BLOCKS
It was a great problem, thanks!
Theorem 1.
If the blocks in the initial and final positions are same, the puzzle is solvable in 3 steps.
Proof
We will first shuffle columns, then rows, then columns again.
Let's match positions in the initial position with positions in the final position in an arbitrary way, such that the color is same. Therefore, we have n^2 quadruples of numbers:
(x1,y1,x2,y2)
Every (x1,y1) appears exactly once and every (x2,y2) appears exactly once.
We want move the block (x1,y1,x2,y2) via some (x1,y3): (x1,y1) -> (x1,y3) -> (x2,y3) -> (x2,y2), so that all (x1,y3)'s are distinct and all (x2,y3)'s are distinct.
In other words, for each y3 we want to choose n quadruples with distinct x1's and distinct x2's.
Define A[i,j] to be the number of quadruples with x1=i and x2=j. The sum of every row and of every column of this matrix is n. For y3=1, we want to choose n positive elements of this matrix, each from a different row and different column. Then we will subtract 1 from those elements and continue. (in other words, subtract a permutation matrix). In the second step, the sum of each row and column will be (n-1).
It remains to be proven that in a matrix with nonnegative integer entries such that each row and each column sums up to the same (positive) number, we can choose one element in each row and in each column.
This is such an interesting property. It took me a long time to prove it and at some points I was convinced that it is not always possible.
It is not enough that the sum of each row and each column is positive (not equal)! For example:
033330
300003
300003
300003
300003
033330
OK - now why the property is true.
It is an immediate consequence of the Hall's Marriage Theorem. We are matching rows to columns. The theorem states that it is possible to match set A to distinct elements of B iff for each subset S of A, the number of elements matched by S is greater than or equal to |S|.

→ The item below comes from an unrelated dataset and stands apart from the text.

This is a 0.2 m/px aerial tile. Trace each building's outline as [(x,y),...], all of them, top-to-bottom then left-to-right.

In our case, choose a subset S of rows. Suppose the sum of each row and column is c. Then, the sum of these rows is |S|*c. The matched columns contain all the positive entries out of these rows, so the sum of these columns must be at least |S|*c, hence there must be at least |S| of them!
QED
Now the algorithm.
From the theorem it is easy to check whether the puzzle is solvable in 3 steps. It is also easy to check if it is solvable in 0 or 1 steps. What remains is to check whether it is solvable in 2 steps, if it is solvable at all (the colors are same).
Suppose we are permuting columns first, and then the rows (then we transpose the inputs and check again).

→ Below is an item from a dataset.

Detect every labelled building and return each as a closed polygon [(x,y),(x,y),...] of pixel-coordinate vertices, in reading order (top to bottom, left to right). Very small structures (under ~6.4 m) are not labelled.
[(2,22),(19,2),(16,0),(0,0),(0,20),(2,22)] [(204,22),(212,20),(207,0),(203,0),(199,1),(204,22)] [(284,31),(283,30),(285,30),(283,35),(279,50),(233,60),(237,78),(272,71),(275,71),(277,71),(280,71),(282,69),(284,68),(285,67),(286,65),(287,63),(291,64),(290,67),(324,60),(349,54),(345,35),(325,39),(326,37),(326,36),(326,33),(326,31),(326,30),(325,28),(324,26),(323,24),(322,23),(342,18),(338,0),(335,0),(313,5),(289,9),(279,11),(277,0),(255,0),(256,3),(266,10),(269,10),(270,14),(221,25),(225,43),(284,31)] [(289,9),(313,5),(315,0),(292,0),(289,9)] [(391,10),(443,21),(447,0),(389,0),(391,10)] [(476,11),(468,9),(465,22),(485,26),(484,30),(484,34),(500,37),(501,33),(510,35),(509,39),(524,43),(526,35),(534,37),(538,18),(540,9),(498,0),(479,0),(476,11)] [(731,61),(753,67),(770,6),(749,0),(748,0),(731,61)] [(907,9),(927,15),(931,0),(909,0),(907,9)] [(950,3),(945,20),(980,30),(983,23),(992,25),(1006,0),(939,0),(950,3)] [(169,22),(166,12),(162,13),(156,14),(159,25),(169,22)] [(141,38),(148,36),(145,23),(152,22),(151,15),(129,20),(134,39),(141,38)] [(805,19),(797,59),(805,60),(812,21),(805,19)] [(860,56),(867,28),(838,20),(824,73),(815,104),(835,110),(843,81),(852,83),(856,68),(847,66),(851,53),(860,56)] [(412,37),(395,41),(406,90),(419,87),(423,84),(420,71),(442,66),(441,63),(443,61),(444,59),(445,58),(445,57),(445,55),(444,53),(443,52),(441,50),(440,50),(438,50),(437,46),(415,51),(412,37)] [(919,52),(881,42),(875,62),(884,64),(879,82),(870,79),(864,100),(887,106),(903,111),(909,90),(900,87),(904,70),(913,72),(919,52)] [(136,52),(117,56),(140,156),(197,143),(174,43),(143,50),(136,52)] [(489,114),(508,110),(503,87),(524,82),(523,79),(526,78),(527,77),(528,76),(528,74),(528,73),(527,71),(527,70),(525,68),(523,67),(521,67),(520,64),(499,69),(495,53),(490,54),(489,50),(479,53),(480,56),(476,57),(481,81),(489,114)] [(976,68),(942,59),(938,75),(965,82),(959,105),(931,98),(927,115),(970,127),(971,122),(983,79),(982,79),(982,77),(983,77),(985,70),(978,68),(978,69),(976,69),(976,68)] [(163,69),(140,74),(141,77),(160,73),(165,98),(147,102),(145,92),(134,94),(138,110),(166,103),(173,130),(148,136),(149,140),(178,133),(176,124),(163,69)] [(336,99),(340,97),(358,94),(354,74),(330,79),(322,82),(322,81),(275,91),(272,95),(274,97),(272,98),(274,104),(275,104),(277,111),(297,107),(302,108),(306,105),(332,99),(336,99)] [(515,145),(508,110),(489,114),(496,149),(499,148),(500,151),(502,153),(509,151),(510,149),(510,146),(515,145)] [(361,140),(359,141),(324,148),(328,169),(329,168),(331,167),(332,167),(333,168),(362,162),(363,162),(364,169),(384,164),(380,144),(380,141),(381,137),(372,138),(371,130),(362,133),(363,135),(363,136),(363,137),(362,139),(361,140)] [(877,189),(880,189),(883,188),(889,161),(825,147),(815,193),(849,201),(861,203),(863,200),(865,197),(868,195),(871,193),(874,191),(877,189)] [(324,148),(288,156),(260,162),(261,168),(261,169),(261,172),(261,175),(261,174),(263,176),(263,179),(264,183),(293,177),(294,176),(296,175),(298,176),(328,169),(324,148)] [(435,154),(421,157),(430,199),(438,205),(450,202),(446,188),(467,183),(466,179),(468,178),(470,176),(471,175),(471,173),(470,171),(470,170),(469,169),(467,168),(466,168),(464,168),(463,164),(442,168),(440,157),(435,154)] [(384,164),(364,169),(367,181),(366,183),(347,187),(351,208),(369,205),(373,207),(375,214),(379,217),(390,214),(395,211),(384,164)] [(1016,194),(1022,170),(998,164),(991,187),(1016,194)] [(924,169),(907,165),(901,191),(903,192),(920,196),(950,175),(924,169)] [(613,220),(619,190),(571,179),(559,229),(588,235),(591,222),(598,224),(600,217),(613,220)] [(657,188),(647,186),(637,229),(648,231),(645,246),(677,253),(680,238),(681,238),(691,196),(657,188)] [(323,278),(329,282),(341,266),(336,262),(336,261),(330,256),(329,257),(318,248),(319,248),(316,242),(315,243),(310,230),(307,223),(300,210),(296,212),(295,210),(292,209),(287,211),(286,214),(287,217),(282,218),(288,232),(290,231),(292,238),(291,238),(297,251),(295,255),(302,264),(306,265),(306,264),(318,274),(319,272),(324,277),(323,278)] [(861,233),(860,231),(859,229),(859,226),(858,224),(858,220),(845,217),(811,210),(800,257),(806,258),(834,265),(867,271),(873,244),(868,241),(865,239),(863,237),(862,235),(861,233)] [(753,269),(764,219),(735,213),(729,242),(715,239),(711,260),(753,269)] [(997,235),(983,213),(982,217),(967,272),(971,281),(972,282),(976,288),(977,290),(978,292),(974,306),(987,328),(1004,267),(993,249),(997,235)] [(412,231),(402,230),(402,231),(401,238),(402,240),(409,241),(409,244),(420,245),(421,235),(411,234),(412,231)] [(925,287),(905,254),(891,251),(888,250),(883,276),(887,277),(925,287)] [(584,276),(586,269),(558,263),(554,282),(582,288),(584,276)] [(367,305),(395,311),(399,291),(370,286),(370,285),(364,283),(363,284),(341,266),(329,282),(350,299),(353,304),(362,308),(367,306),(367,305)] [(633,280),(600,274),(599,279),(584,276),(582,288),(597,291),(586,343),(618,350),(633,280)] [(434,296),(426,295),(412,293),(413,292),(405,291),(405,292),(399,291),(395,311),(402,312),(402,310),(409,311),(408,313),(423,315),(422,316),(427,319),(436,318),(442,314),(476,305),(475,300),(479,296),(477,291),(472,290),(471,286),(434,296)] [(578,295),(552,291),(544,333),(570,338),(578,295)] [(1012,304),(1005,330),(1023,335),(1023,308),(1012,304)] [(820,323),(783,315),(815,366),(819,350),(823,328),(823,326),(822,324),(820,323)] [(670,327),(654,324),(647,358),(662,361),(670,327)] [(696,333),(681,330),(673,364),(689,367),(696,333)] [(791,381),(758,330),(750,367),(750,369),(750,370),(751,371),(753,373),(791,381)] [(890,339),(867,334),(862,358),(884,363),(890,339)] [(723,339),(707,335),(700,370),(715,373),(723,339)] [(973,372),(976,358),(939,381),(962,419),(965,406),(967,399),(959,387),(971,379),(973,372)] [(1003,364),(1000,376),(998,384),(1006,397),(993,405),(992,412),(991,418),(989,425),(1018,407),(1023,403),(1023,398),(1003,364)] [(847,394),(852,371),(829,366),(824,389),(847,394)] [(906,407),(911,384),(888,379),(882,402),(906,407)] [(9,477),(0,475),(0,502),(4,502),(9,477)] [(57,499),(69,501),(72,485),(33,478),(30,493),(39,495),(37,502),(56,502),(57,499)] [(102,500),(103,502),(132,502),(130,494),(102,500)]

For each color calculate the set of initial and final positions for that color. We want to match the initial positions (x1,y1) to the final positions (x2,y2) so that all the intermediate squares (x1,y2) are distinct.

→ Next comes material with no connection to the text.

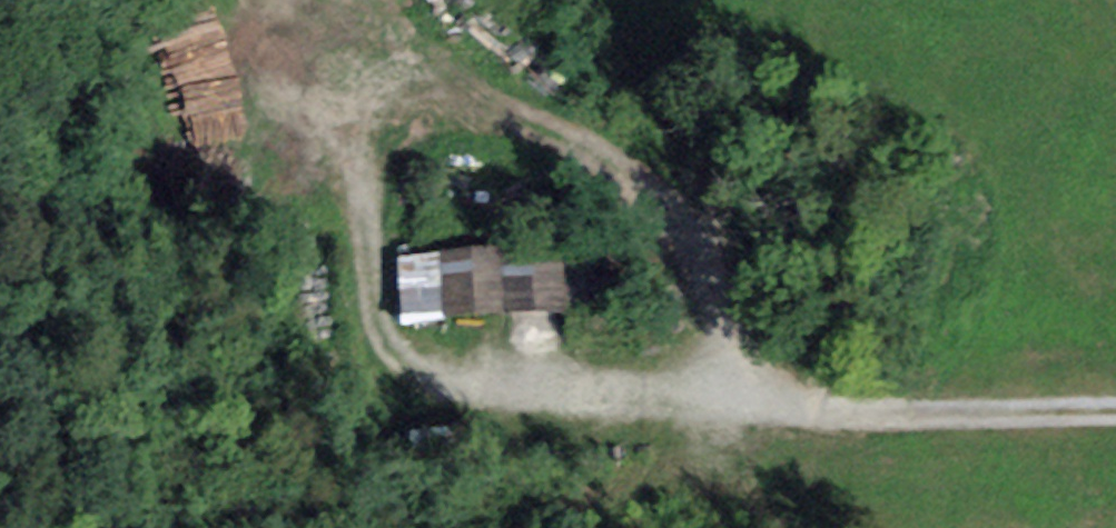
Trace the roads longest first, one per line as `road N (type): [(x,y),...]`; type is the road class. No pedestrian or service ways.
road 1 (track): [(281,0),(308,186),(414,395),(836,409)]
road 2 (track): [(296,137),(422,118),(579,139),(651,189),(714,250),(734,331),(735,405)]
road 3 (track): [(836,409),(1115,420)]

If there is just one copy of a color, we just match and mark the square (x1,y2) as used.
Now what happens if there are two copies (that was the most possible) of a color? If the initial positions are in the same column or final positions are in the same row, again there is just one possibility really (mark squares (x1,y2) and (x1,y2') as used).
OK, but we are left with some colors for which there are two options - either mark (x1,y2) and (x1',y2') OR (x1,y2') and (x1',y2) as used.
Now this part of my algorithm was pretty dumb
(come on, I was tired) But I don't know if it can be done much better.
For some colors, one (or both) of these options may not be possible, due to the fact that some squares have already been marked. Then we know what to do - choose the other option.
I just do this repeatedly until all the squares in question are unmarked for each of the colors left.
Now guess what I did next.... Hopefully we are left with not so many colors (I guess 0 most of the time), so just brute-force all 2^K possibilities!